Pengungkapan kasus ini dilakukan Unit Reskrim Polsek Batuceper saat menggelar razia stasioner dalam rangka antisipasi gangguan kamtibmas dan tindak pidana lainnya pada Minggu (14/6/2026) dini hari.
Kapolsek Batuceper Kompol Gunawan memimpin langsung kegiatan razia yang berlangsung di Jalan Garuda, Kelurahan Batujaya, Kecamatan Batuceper.
Dalam operasi tersebut, petugas mencurigai seorang pengendara sepeda motor Honda Beat bernomor polisi B 4193 BNR.
Saat dilakukan pemeriksaan, petugas menemukan delapan butir obat keras jenis Tramadol yang dibawa seorang pemuda berinisial M.N.E. (19). Kepada polisi, pemuda tersebut mengaku membeli obat tersebut seharga Rp40 ribu dari seseorang berinisial F.U. di kawasan Kebon Besar.
Berbekal informasi tersebut, Tim Opsnal Polsek Batuceper segera melakukan pengembangan. Petugas kemudian mendatangi sebuah warung Madura di Jalan Halim Perdana Kusuma, Kelurahan Kebon Besar, yang disebut sebagai lokasi penjualan obat keras tersebut.
Dari hasil penggeledahan, polisi mengamankan terduga penjual berikut barang bukti berupa 145 butir Tramadol, satu unit telepon genggam iPhone 13 warna hitam, serta uang tunai Rp265 ribu yang diduga hasil transaksi penjualan obat keras ilegal.
Kapolres Metro Tangerang Kota, Kombes Pol. Dr. Raden Muhammad Jauhari, SH, SIK, MSi, menegaskan bahwa peredaran obat keras tanpa izin merupakan ancaman serius bagi kesehatan masyarakat, khususnya generasi muda.

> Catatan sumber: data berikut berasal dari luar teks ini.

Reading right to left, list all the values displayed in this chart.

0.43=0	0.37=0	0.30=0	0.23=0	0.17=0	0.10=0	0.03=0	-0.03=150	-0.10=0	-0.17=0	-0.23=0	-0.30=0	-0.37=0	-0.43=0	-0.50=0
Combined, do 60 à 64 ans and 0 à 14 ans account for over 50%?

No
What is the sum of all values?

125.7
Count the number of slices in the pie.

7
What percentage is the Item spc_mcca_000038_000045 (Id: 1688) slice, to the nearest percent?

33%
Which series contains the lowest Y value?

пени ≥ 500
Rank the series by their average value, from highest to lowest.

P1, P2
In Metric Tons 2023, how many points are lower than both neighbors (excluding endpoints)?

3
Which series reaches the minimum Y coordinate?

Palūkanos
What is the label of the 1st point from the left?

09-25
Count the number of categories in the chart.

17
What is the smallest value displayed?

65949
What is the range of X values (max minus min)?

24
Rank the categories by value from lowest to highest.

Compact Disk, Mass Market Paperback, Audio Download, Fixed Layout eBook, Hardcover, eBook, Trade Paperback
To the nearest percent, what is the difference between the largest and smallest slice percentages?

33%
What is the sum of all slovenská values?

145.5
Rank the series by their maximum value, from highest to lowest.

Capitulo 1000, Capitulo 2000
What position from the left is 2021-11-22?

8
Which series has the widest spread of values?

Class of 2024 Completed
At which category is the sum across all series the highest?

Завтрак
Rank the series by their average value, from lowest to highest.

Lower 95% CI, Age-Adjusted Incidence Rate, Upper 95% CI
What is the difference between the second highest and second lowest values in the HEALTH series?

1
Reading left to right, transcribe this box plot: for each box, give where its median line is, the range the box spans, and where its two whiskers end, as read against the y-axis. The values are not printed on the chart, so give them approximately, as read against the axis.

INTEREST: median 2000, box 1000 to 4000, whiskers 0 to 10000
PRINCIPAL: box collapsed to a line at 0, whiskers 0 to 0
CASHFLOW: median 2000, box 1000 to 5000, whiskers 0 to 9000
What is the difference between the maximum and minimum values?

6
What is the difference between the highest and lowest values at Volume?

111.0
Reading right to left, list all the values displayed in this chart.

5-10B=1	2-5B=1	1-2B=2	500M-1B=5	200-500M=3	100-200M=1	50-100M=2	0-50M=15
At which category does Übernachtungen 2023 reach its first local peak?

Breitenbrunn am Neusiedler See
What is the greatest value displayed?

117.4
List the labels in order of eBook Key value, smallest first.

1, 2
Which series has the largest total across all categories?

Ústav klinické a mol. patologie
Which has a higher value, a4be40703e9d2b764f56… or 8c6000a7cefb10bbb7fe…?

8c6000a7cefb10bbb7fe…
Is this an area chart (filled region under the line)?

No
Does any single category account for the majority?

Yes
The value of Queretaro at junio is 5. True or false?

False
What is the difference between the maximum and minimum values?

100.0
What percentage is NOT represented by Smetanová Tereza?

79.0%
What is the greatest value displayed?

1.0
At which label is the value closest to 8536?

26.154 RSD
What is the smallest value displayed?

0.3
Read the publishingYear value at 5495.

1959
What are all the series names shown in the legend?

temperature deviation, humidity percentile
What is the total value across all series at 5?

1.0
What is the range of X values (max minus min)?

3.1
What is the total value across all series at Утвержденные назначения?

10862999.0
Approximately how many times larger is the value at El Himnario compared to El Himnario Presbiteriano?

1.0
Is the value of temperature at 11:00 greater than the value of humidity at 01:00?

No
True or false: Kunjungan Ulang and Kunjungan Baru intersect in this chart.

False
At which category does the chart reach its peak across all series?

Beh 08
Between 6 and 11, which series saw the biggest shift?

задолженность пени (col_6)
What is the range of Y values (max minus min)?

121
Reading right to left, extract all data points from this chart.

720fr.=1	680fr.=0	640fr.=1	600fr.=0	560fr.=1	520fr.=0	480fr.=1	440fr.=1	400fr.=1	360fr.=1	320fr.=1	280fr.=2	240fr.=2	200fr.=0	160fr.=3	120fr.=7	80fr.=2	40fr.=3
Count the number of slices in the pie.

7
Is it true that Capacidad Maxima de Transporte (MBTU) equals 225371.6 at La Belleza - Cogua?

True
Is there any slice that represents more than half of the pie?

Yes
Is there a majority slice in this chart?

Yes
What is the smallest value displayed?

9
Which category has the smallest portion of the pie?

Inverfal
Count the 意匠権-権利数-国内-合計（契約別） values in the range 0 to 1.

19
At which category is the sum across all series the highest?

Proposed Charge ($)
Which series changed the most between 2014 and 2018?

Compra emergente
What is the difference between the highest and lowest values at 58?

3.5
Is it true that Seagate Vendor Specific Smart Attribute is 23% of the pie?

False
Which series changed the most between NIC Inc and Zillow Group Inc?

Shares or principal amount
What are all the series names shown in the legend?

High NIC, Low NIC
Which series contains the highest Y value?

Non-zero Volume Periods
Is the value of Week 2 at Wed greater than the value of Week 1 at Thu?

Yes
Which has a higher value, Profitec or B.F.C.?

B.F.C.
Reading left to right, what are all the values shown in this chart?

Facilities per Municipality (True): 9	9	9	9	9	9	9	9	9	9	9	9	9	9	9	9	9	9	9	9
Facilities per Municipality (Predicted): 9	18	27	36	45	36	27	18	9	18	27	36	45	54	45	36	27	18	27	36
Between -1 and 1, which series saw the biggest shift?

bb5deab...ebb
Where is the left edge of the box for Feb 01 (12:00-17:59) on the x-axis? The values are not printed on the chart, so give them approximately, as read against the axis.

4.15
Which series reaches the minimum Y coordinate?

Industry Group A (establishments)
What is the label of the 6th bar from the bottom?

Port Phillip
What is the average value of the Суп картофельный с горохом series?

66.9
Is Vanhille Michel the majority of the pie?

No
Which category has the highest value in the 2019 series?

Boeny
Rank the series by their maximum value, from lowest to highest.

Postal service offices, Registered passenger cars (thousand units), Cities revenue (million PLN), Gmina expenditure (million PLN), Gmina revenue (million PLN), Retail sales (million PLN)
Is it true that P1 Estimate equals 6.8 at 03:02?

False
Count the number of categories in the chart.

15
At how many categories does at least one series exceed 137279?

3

“Peredaran obat keras tanpa izin merupakan salah satu bentuk kejahatan yang harus ditindak tegas karena dapat merusak kesehatan masyarakat, khususnya kalangan remaja. Kami akan terus melakukan pengawasan dan penindakan terhadap segala bentuk peredaran obat-obatan ilegal di wilayah hukum Polres Metro Tangerang Kota,” tegasnya.
Jauhari juga mengimbau masyarakat agar tidak membeli maupun mengonsumsi obat-obatan tanpa resep dokter dan pengawasan tenaga medis. Ia meminta warga aktif melaporkan apabila mengetahui adanya praktik penjualan obat keras ilegal di lingkungan sekitar.
Saat ini kedua pemuda yang diamankan bersama seluruh barang bukti telah dibawa ke Polsek Batuceper untuk menjalani pemeriksaan dan proses penyidikan lebih lanjut.
Atas perbuatannya, pelaku dijerat Pasal 435 subsider Pasal 436 ayat (2) Undang-Undang Nomor 17 Tahun 2023 tentang Kesehatan terkait peredaran sediaan farmasi tanpa izin dan praktik kefarmasian tanpa kewenangan.